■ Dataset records
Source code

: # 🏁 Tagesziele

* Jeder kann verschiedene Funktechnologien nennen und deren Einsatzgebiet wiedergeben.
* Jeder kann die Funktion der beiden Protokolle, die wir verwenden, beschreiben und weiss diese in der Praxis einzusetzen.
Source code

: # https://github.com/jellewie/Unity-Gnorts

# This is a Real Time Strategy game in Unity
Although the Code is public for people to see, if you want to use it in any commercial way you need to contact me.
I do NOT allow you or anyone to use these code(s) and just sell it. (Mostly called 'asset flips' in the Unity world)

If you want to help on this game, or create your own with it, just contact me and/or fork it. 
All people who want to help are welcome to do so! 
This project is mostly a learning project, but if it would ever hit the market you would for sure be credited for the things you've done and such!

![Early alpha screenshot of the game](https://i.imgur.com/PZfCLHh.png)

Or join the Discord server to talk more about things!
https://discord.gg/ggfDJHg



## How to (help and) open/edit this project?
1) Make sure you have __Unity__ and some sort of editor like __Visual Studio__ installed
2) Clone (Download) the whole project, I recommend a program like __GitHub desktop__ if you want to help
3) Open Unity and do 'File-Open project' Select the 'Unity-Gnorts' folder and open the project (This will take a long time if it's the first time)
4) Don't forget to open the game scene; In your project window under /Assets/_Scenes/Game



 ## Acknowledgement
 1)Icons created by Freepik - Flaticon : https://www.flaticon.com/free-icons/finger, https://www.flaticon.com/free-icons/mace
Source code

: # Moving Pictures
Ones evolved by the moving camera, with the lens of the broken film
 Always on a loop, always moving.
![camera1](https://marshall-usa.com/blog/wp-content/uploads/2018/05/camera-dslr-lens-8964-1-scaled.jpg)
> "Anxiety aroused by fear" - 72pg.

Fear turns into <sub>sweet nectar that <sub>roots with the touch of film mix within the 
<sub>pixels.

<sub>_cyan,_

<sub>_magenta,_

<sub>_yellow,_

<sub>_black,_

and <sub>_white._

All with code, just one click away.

■ ASSIGNMENT
Please filter the data down to the lines containing the word "with".

■ RESPONSE FOR THIS EXERCISE
If you want to help on this game, or create your own with it, just contact me and/or fork it. 
Ones evolved by the moving camera, with the lens of the broken film
Fear turns into <sub>sweet nectar that <sub>roots with the touch of film mix within the 
All with code, just one click away.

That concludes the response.